The 606 will open June 6, 2015. During construction, the entirety of the centerpiece Bloomingdale Trail and portions of some parks are closed to the public. No trespassing, please.

Who is working on the project?

The 606 is a public/private partnership between the City of Chicago, the Chicago Park District, and The Trust for Public Land. The Trust for Public Land is the lead private partner on The 606, and the project manager on behalf of the Chicago Park District. The not-for-profit is the nation’s leading organization focused on creating parks for people, especially urban park space, and is overseeing civic engagement, fundraising and land acquisition for the project. The completed park and trail system will be funded through a mix of federal, state and local funding, as well as private and corporate philanthropy.

How much will The 606 cost and who will pay for it?

The project budget is $95 million. The team has already raised $76 million towards completion of the project, including $56 million in public funds and $20 million in private donations. The 606’s unique plan presents significant, creative donor recognition opportunities, and charitable gifts of all sizes will fund at least one-third of total project costs.

When will The 606 be complete?

The project broke ground in August 2013. The first phase of project is opening June 6, 2015.  At that time, the elevated Bloomingdale Trail—the centerpiece of the system—and four of the connected parks will be open and accessible. Additional parks, further arts integration and enhanced landscaping will follow in additional phases.

* * * * * * * * * * 

this article appeared on just over one year ago, on June 7, 2015

Chicago’s 606 is America’s newest ‘transformative’ trail

Published: June 7, 2015 7:58 p.m. ET

Chicago’s 606 park and trail system opened Saturday, becoming the Second City’s answer to New York City’s incredibly popular High Line.
Both have converted abandoned elevated rail lines into linear parks. But they differ in other ways.
The Bloomingdale Trail (named after the rail line that it once was, the Bloomingdale Line, and the adjacent street, Bloomingdale Avenue, not the store Bloomingdale’s) runs 2.7 miles across four neighborhoods, making it nearly twice the length of the High Line, which opened its third and final phase in 2014. But the estimated cost of $95 million for the entire 606 project, including new parks, makes it far, far cheaper than the High Line.

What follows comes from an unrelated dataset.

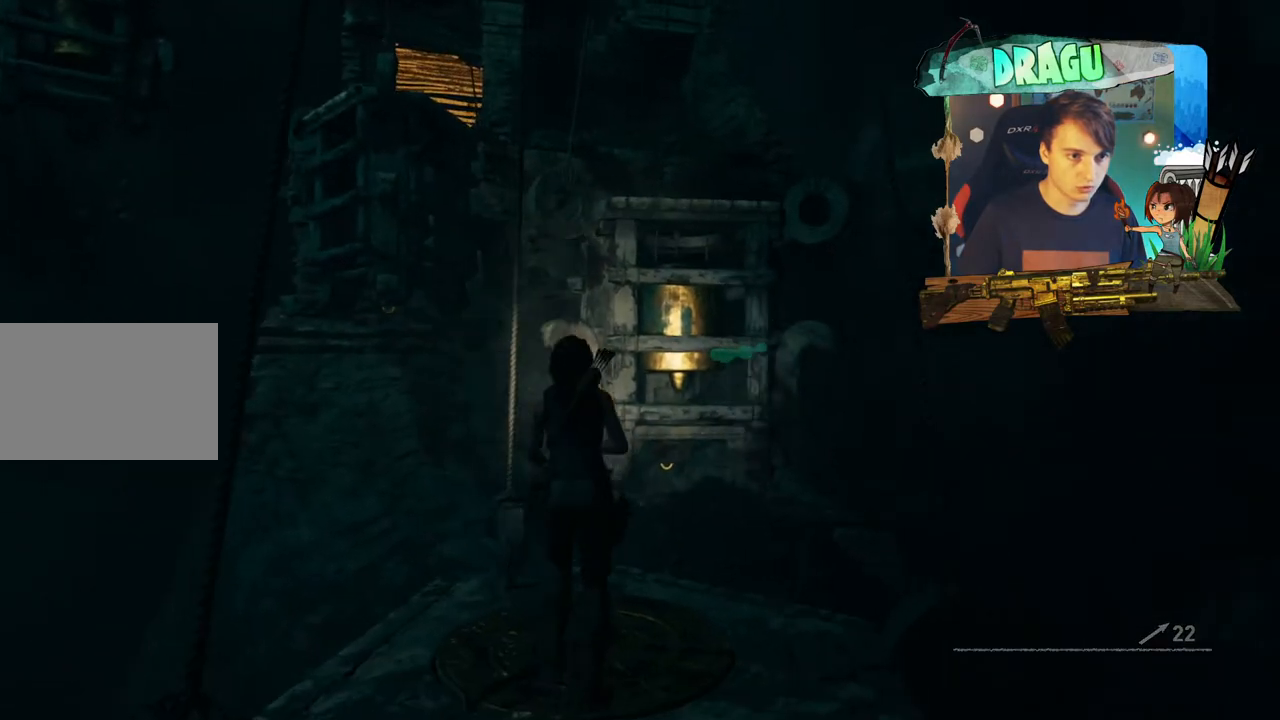
{"keys": ["shift", "space", "w"], "mouse": [], "events": [[283, "space", "down"]]}
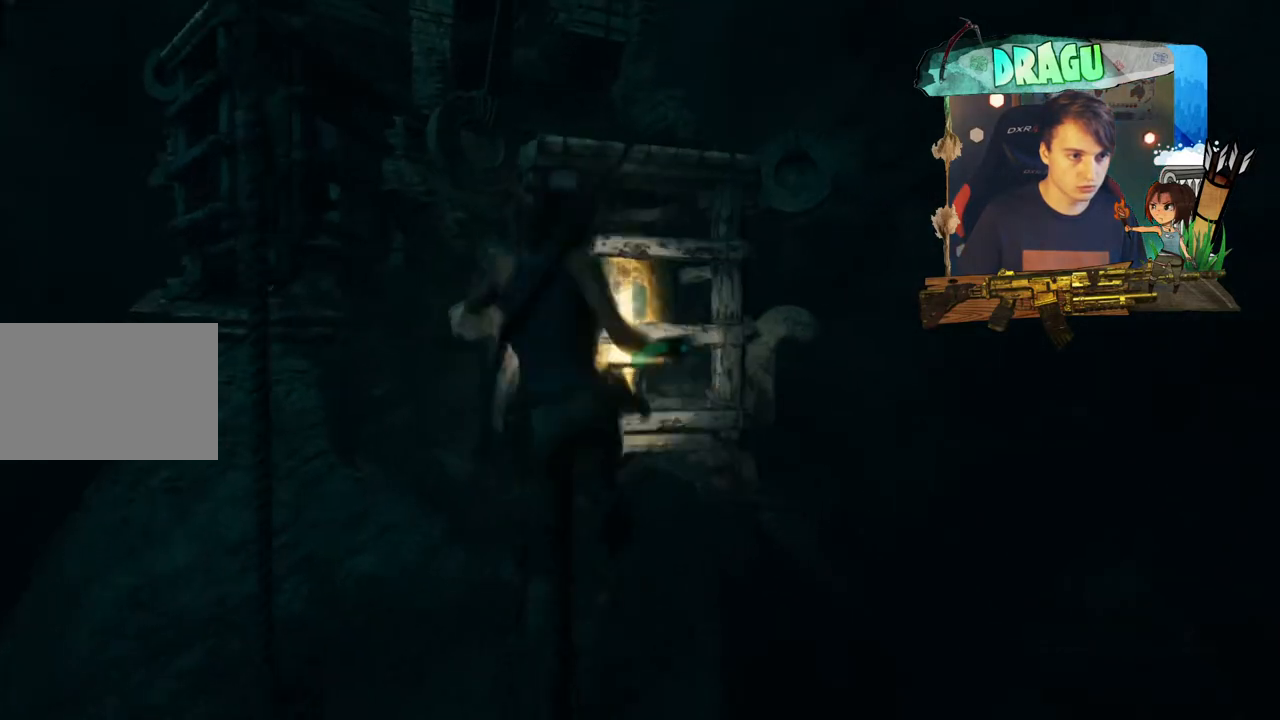
{"keys": ["shift", "space", "w"], "mouse": [], "events": []}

And the landscaping, at least for now, is nowhere near as lush.
Unlike the High Line, bicycles are welcome on the Bloomingdale Trail. In fact, the trail is considered transit infrastructure, given that much of the money came from a Federal Highway Administration program to reduce congestion and pollution.
“Transformative” is a word officials involved in the 606 project like to use. Other cities have their own visions for trails that double as linear parks and help boost neighborhoods, just as the High Line helped do. One is Atlanta and its Beltline, now under construction and which will use four abandoned freight-line rights of way to encircle the center of the city.